Biden’s policies on green energy and domestic manufacturing are inherently inflationary because they depend on eliminating the cheaper alternative in favor of something that may be better – less carbon, more jobs. in the US – but probably not cheaper. Products made in the United States simply cost more than products made in China because labor and regulatory costs in the United States are higher. Biden may be right when he says the widespread availability of green energy will ultimately reduce costs, but we’re a long way from that now.

Instead of using everything in his power to reduce inflation, Biden is taking modest steps on the margins, while betting that inflation will come down on its own. That might sound crazy, given that the White House, Federal Reserve, and many other forecasters got it all wrong last year when they said a surge in inflation would be temporary and not terribly painful.

Inflation could decline

But the turnaround expected by these forecasters may finally be underway. Manufacturing output was surprisingly strong in March and is well above pre-pandemic levels, a sign that COVID-related disruptions and supply chain shortages are finally running their course. Auto manufacturing rose significantly in March as automakers began to bring semiconductor shortages under control. New and used car inflation is still elevated, but has started to decline and will likely continue to decline as comparisons with the high levels of a year ago become more favourable.

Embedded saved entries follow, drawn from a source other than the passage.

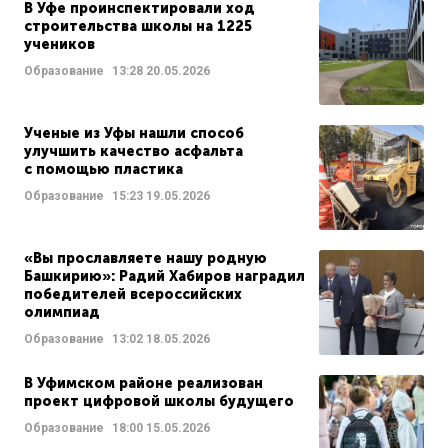
В Уфе проинспектировали ход
строительства школы на 1225
учеников
Образование
13:28
20.05.2026
Ученые из Уфы нашли способ
улучшить качество асфальта
с помощью пластика
Образование
15:23
19.05.2026
«Вы прославляете нашу родную
Башкирию»: Радий Хабиров наградил
победителей всероссийских
олимпиад
Образование
13:02
18.05.2026
В Уфимском районе реализован
проект цифровой школы будущего
Образование
18:00
15.05.2026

Consumers are finally shifting their spending habits towards services, which has taken longer than economists predicted, but it’s a crucial sign that the economy is getting back to normal. Airline bookings are strong, for example, even as soaring jet fuel costs are driving up airfares. People locked up for two years obviously want to get back to traveling and going out. Inflation in the services sector might actually be welcome, as some of these prices, despite having risen sharply over the past year, are still below pre-COVID levels. As consumers spend more on services, they will spend less on goods, and lower demand will reduce inflation on the things that have risen the most over the past two years.

Timing is a huge risk for Biden. Economic conditions around May or June of an election year often determine voters’ choice in November. Inflation could decline significantly by the fall, but could still be uncomfortably high at the start of the summer. Whether Biden is going to do more to fight inflation, he doesn’t have long to make up his mind.